That enthusiasm helped fuel a surge of operators. By late 2024, the Greater Atlantic City Chamber warned that nine cannabis businesses already operated within a 25-block Green Zone and roughly 50 applications were somewhere in the pipeline—with proposals that, in some cases, clustered four shops on a single block. More recently, local reporting and community commentary have put the current count at around 15 recreational dispensaries, with additional licenses still pending.
Existing retailers say the crowding is starting to hurt. In a recent video interview, the founder of Legal Distribution, one of the city’s licensed shops, described “too many Atlantic City cannabis stores” and pointed to an “intense level of competition” that is driving down sales and margins, while unlicensed sellers continue to operate openly on and around the Boardwalk. Legal operators argue they face high compliance costs, local taxes, and security requirements that illicit competitors simply ignore.
Concerns over saturation prompted the city to commission a market study from Stockton University. That research, summarized by local media and a South Jersey radio outlet, concluded that Atlantic City risked overbuilding its cannabis retail sector and recommended a dynamic cap of 16 dispensaries to stabilize the market and protect social equity goals.
City officials have now acted. In November 2025, Atlantic City adopted a Cannabis Retailer Cap Ordinance limiting the number of Class 5 retailers to 16—12 standard licenses and four microbusinesses.

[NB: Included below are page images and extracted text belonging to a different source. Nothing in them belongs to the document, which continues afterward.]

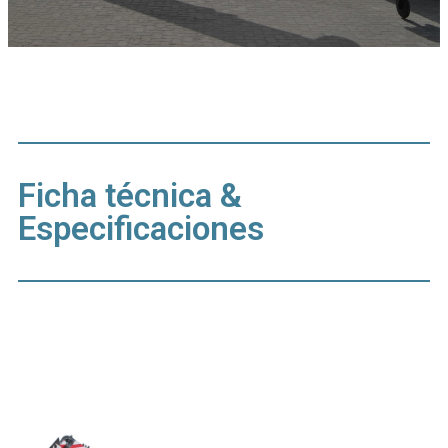
Ficha técnica &
Especificaciones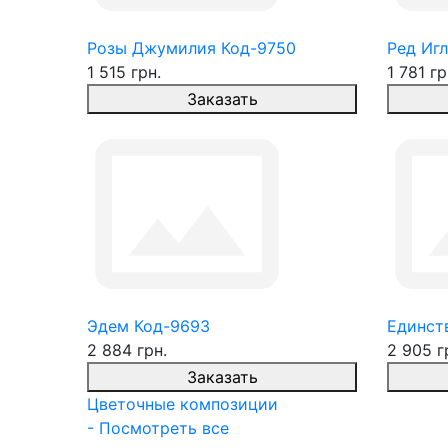
Розы Джумилия Код-9750
Ред Игл
1 515 грн.
1 781 гр
Заказать
Эдем Код-9693
Единств
2 884 грн.
2 905 г
Заказать
Цветочные композиции
- Посмотреть все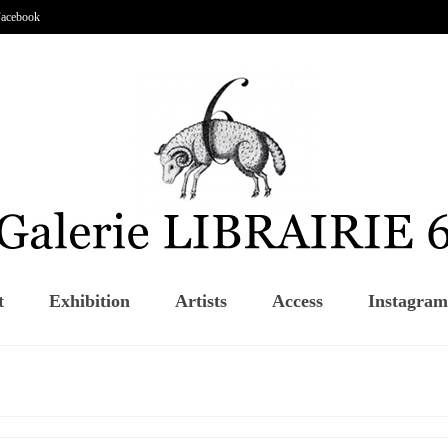
acebook
t
Exhibition
Artists
Access
Instagram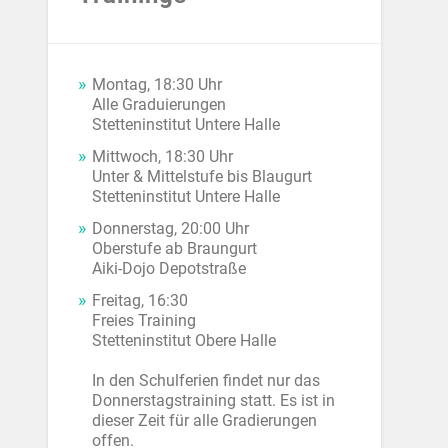
Montag, 18:30 Uhr
Alle Graduierungen
Stetteninstitut Untere Halle
Mittwoch, 18:30 Uhr
Unter & Mittelstufe bis Blaugurt
Stetteninstitut Untere Halle
Donnerstag, 20:00 Uhr
Oberstufe ab Braungurt
Aiki-Dojo Depotstraße
Freitag, 16:30
Freies Training
Stetteninstitut Obere Halle
In den Schulferien findet nur das
Donnerstagstraining statt. Es ist in
dieser Zeit für alle Gradierungen
offen.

NBC10 Philadelphia reported that the cap follows complaints from shop owners who say the market is already “too crowded” and that recreational storefronts are not generating the level of business once predicted.

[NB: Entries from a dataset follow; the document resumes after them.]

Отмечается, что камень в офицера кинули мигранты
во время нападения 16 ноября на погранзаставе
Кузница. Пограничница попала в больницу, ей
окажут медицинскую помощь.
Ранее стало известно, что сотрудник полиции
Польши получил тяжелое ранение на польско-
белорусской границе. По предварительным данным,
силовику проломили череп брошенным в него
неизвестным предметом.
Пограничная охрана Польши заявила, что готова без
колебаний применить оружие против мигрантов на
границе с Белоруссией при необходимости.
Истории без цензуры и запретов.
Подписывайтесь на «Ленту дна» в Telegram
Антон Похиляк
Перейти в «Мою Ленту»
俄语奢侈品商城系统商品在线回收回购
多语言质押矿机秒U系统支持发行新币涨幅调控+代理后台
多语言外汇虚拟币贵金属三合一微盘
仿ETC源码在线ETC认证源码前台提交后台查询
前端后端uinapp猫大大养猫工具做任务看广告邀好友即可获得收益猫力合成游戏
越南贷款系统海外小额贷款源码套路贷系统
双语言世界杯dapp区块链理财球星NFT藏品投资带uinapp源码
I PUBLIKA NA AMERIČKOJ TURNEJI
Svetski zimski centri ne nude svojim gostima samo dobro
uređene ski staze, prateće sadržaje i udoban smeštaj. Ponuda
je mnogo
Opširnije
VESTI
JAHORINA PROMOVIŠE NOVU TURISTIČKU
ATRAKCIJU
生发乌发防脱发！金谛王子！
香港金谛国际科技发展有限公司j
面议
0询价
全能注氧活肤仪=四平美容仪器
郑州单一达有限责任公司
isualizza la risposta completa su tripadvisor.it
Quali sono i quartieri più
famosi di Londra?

For operators, the challenge now is market share, not simply getting licensed. A compact resort city with fewer than 40,000 residents must support a double-digit number of dispensaries that largely depend on weekend and seasonal tourism, all while competing with illegal sellers and surrounding municipalities. With more stores chasing the same pool of customers, price compression is intensifying, promotional spending is rising, and smaller, undercapitalized businesses face greater risk of closure.

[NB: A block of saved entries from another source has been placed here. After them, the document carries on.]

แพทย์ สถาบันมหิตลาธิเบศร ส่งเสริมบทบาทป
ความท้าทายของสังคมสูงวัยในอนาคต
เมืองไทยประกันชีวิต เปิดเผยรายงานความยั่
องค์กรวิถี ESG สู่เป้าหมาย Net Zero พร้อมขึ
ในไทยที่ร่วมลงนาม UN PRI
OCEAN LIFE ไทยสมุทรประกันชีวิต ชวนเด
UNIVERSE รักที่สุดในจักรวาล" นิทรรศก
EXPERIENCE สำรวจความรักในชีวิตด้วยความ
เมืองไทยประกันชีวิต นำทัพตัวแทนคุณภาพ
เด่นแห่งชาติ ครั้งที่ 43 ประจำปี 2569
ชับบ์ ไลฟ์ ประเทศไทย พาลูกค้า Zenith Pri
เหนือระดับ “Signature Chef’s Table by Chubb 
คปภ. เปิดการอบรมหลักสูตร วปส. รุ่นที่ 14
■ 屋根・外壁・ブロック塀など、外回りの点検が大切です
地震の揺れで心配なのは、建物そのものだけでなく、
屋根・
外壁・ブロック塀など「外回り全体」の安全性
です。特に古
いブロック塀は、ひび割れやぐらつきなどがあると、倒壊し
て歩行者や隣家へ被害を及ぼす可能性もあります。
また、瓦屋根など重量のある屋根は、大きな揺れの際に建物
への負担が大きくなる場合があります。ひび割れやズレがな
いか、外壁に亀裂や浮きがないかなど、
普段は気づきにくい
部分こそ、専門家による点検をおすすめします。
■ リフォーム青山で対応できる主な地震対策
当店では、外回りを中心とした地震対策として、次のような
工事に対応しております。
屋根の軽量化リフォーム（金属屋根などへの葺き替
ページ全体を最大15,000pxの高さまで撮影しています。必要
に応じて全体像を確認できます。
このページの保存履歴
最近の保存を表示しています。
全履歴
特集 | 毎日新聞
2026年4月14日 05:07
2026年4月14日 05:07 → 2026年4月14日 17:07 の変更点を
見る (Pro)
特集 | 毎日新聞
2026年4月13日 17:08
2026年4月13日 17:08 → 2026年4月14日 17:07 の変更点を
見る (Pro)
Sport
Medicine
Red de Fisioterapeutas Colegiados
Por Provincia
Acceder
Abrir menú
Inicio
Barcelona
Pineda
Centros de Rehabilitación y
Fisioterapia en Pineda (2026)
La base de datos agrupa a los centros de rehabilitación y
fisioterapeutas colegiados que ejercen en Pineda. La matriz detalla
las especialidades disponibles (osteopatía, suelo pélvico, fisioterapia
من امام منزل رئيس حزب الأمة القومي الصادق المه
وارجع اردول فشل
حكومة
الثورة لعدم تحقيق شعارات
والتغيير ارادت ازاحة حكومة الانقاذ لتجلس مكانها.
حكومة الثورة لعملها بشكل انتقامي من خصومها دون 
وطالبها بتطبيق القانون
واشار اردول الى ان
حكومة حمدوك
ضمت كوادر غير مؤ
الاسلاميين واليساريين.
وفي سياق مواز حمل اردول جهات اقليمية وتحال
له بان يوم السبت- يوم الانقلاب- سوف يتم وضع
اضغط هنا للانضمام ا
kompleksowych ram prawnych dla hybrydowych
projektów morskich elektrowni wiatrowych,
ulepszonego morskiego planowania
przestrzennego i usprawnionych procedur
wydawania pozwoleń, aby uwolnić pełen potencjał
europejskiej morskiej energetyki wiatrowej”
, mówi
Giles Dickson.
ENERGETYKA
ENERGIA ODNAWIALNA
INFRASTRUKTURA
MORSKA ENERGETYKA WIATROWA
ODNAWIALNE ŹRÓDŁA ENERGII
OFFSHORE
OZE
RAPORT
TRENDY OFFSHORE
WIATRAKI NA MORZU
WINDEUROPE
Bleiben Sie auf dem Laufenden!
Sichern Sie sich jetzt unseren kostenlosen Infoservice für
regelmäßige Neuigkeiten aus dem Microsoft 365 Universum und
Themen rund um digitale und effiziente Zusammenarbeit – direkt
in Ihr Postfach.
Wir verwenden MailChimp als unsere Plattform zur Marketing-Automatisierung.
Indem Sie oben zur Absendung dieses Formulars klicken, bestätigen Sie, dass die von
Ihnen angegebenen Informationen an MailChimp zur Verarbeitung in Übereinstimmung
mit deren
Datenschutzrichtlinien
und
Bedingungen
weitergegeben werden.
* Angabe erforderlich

Business advocates warn that a wave of failures could leave empty storefronts and undermine the very revitalization cannabis was meant to support. The Greater Atlantic City Chamber has urged “balance, not saturation,” calling for data-driven license caps, buffer zones between shops, and stronger coordination with state regulators.
For now, the new cap offers a ceiling but not a cure-all. Dispensaries will still be competing in a crowded field where differentiation—through pricing, product mix, branding, and tourist-oriented experiences—will likely determine who survives Atlantic City’s cannabis shakeout.